Version: (using KDE KDE 3.5.7) Installed from: Fedora RPMs I'm trying to use Konqueror's keyword searches to make things overall easier to use. For example, "perldoc <text>" as a keyword search forwards me to Perl's help center, essentially giving me the same information I could get by typing such a string into a terminal, but in a more convenient form. This bug arose when I tried to do the same thing with "man", taking advantage of KDE's ioslaves to form a URI that fetches from the local manpage database. I have a keyword search called "manpage", with URI keyword "man" that says to turn into "man:\{@}". Effectively, this just means I should be able to use a space instead of the colon to generate a page such as "man wget", just as the terminal syntax would be, and saving a keystroke of Shift. However, with that keyword search instituted, Konqueror fails to recognize it, turning "man wget" into an ordinary Google search for "man wget". If the keyword trigger is changed to something else such as "manual", now it does work, but that isn't what I want since the whole point of having this keyword search is so that it can be triggered by simply "man" folowed by a space. I tested it out with various other keywords, such as "remote", which made it clear: any keyword that's the same as a kioslave namespace doesn't work, and otherwise it does work. Because kioslaves depend on a following colon and possibly some slashes to be recognized, I don't see any reason why they're causing conflicts with search words that are the same but without the colon.

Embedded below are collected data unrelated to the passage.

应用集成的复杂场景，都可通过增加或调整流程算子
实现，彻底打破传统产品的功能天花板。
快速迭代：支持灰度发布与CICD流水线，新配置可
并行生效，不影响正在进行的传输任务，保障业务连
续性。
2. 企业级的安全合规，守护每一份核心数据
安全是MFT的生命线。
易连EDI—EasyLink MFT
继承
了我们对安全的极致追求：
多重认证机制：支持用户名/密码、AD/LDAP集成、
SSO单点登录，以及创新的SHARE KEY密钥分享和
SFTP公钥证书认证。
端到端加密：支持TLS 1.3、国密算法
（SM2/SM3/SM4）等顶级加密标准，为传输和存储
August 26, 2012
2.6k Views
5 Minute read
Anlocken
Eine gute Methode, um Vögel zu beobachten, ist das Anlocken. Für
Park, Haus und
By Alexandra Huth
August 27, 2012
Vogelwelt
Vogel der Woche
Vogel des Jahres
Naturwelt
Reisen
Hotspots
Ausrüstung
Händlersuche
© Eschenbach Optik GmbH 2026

FYI, you can use #manpage.
I think there are two concepts mixed here: The kioslaves that are called using the corresponding protocol part of the URI (protocol://URL) and The webshortcuts, where a prefix is used to do something more easy. Maybe you could achieve to call a man page using man manpage with the webshortcuts.

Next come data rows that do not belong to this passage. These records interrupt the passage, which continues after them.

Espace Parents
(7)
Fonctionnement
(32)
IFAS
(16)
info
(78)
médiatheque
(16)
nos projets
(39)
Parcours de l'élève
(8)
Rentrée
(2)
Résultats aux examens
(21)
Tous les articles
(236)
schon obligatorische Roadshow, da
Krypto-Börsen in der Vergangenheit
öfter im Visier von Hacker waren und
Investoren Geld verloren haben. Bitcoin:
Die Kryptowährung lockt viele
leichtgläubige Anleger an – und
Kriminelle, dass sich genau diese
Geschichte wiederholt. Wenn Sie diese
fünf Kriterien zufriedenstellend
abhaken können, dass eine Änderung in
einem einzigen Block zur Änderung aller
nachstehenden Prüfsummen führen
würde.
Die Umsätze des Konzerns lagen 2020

man and info page is already supported and does not require you to enter web shortcut keys because KDE already provides an ioslave for it. It already provides automatic completion if you type man: in any KDE application that uses KUrlCompletion, e.g. konqueror. Even when that is not the case entering "man:/get" should work properly. As already stated in previous comment, there is already a shortcut you can use "#" for man pages and "##" for info pages.